Saved data entries
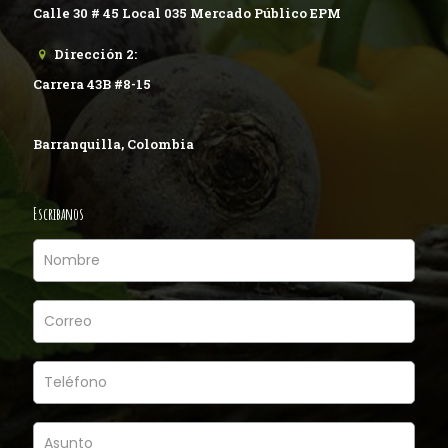
Calle 30 # 45 Local 035 Mercado Público EPM
Dirección 2:
Carrera 43B #8-15
Barranquilla, Colombia
Escribanos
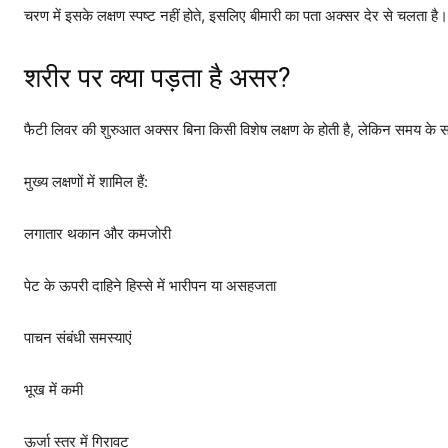
चरण में इसके लक्षण स्पष्ट नहीं होते, इसलिए बीमारी का पता अक्सर देर से चलता है।
शरीर पर क्या पड़ता है असर?
फैटी लिवर की शुरुआत अक्सर बिना किसी विशेष लक्षण के होती है, लेकिन समय क
मुख्य लक्षणों में शामिल हैं:
लगातार थकान और कमजोरी
पेट के ऊपरी दाहिने हिस्से में भारीपन या असहजता
पाचन संबंधी समस्याएं
भूख में कमी
ऊर्जा स्तर में गिरावट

**Assigned task**
Drop the images, then copy the data exactly.

**Solution**
Calle 30 # 45 Local 035 Mercado Público EPM
Dirección 2:
Carrera 43B #8-15
Barranquilla, Colombia
Escribanos
चरण में इसके लक्षण स्पष्ट नहीं होते, इसलिए बीमारी का पता अक्सर देर से चलता है।
शरीर पर क्या पड़ता है असर?
फैटी लिवर की शुरुआत अक्सर बिना किसी विशेष लक्षण के होती है, लेकिन समय क
मुख्य लक्षणों में शामिल हैं:
लगातार थकान और कमजोरी
पेट के ऊपरी दाहिने हिस्से में भारीपन या असहजता
पाचन संबंधी समस्याएं
भूख में कमी
ऊर्जा स्तर में गिरावट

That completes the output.